> Action item
Please pull together every line in the listing that contains the word "Watch". Case matters.

> Provided records

______

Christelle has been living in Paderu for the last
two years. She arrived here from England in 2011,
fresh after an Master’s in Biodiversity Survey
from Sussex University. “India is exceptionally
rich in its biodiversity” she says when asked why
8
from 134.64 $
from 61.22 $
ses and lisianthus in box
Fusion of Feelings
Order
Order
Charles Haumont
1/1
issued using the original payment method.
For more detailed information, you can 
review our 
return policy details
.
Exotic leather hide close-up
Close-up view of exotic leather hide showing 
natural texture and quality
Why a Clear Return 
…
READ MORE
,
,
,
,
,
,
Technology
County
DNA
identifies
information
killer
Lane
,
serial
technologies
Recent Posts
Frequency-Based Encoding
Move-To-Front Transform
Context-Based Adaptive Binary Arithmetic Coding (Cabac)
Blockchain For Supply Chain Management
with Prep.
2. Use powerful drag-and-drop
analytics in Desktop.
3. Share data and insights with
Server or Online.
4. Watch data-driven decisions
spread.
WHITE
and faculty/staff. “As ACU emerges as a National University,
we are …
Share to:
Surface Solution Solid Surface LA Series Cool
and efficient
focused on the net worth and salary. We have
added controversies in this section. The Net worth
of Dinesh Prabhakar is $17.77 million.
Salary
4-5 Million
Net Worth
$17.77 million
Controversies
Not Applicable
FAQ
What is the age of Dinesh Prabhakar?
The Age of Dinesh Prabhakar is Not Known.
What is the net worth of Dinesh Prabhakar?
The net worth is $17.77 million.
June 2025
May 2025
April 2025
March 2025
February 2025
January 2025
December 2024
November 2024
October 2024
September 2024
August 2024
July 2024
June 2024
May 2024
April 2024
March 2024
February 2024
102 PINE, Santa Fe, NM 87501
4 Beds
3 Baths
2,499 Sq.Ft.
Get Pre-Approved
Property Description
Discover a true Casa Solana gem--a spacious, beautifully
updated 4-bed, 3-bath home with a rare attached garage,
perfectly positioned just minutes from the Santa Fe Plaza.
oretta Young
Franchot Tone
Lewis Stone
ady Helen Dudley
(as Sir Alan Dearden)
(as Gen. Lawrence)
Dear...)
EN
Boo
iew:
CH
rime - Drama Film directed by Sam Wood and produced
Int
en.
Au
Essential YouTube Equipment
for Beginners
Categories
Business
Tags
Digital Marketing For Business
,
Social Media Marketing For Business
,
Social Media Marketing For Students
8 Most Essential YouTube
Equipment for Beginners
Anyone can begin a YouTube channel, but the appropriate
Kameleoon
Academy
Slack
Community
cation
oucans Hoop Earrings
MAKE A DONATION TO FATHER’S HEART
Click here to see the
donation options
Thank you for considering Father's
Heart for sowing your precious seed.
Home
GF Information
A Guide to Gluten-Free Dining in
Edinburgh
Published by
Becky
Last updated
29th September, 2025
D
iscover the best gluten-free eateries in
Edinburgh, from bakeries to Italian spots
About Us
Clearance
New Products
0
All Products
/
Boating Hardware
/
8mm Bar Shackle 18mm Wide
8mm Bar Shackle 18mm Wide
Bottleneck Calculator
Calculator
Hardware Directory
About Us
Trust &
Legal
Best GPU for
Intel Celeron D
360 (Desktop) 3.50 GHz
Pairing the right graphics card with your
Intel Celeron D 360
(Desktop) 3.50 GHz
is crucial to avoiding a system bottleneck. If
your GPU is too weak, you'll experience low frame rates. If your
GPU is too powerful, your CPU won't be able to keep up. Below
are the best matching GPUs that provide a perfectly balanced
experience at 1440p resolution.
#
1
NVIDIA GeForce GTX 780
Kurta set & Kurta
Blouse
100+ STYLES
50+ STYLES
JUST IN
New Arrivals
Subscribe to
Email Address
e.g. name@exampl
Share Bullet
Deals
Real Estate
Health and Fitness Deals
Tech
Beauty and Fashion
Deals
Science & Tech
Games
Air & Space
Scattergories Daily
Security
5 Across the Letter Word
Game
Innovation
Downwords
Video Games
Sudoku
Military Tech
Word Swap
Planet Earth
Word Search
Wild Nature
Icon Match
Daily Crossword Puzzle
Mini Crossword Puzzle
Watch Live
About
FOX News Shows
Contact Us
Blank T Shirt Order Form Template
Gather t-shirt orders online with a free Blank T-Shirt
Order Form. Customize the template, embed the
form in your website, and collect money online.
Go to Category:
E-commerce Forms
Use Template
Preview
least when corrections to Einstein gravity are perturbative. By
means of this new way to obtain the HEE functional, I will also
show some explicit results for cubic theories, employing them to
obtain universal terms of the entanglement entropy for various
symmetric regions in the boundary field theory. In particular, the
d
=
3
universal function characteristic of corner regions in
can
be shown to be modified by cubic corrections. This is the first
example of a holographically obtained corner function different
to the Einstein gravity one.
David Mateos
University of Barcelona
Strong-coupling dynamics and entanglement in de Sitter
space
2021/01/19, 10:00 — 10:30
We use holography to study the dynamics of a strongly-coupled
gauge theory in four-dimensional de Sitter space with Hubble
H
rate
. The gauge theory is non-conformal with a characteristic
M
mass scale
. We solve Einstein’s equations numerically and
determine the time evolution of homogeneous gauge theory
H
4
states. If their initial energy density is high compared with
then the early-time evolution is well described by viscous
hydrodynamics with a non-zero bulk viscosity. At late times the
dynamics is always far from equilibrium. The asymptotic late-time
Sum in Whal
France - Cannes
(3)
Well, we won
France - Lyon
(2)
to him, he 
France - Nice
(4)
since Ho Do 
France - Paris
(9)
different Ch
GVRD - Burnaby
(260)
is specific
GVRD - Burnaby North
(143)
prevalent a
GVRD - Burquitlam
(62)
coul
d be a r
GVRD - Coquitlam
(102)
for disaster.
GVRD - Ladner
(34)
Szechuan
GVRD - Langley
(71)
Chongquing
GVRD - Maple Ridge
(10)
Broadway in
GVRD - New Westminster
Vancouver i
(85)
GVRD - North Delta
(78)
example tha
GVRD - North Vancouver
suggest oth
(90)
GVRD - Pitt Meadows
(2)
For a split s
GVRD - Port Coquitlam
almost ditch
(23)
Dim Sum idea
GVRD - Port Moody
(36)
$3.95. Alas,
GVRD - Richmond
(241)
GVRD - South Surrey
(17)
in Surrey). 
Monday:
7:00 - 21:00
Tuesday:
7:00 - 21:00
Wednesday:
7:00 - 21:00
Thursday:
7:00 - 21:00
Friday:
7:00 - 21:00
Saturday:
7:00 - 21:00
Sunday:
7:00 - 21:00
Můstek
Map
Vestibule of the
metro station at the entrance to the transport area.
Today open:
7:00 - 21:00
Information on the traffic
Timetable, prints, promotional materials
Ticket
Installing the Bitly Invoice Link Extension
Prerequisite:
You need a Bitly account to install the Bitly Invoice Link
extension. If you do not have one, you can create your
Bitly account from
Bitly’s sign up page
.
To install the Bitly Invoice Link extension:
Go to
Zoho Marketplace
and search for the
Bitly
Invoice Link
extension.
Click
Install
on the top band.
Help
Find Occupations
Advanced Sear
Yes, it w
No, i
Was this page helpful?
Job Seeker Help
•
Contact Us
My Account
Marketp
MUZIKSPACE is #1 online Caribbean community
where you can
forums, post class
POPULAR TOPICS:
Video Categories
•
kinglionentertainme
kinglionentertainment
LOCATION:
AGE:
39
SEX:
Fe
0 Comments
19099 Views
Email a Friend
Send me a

______

> Result for this exercise
4. Watch data-driven decisions
Watch Live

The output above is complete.